Reading text:

++++

At that age I like her weight, she may be a late bloomer so no worries. Like said some good nutrition for development. She's gonna become a looker! Congrats!!
_Posted via Mobile Device_


----------



## Shoebox (Apr 18, 2012)

Are the bot eggs in her mane the same bot flies that burrow into your skin and then grow into a maggot before crawling out? Or are they a different species? They sounded different, as the ones in her mane are waiting to get eaten so they can hatch in the stomach, where the other ones lay eggs on mosquitos and they drop onto an animal when the mosquito bites it. But they both burrow, so maybe they're the same.


----------



## busysmurf (Feb 16, 2012)

get one of those black gritty grooming blocks at Fleet. Other than the knife, that will probably work decently in the mane. Otherwise get a lice comb at walmart.

++++

Dataset content:
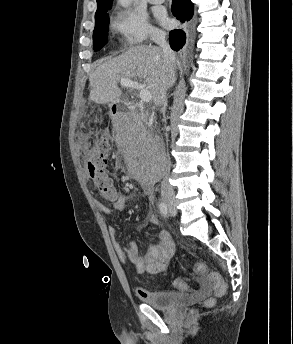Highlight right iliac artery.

++++

The request: Pick up the forum thread on removing bot eggs from a horse's mane and continue it from where it stops.

Expected output:
Let me know how the PPE goes And yes, she is cute.....for an App,:rofl:


----------



## tlkng1 (Dec 14, 2011)

Maybe I am confused. Is the foal the one in the third shot, standing just behind and to the left of the other horse (?) or is your 2 yr old the other horse?

The patterns look different to me but my eye isn't trained for Appies


----------



## Shoebox (Apr 18, 2012)

tlkng1 said:


> Maybe I am confused. What I am seeing are shots of the dam in at least three instances..going on the pattern of color on the shoulder (especially left). The pattern on the foal in that third shot looks different than in the other shots..the spots are more prevalent and look less like what I understand to be a blanket pattern like what is seen on the mare.



Her dam is black, I met her when I went to look at Filly. (before someone looks her up and says NO SHE'S X she LOOKS black. She's a uniform dark color of whatever technical name). And no, in any of these pictures, these are all the same filly. The owner said her color has changed a bit as she's grown, and the first set of pictures are all spread apart in her growing.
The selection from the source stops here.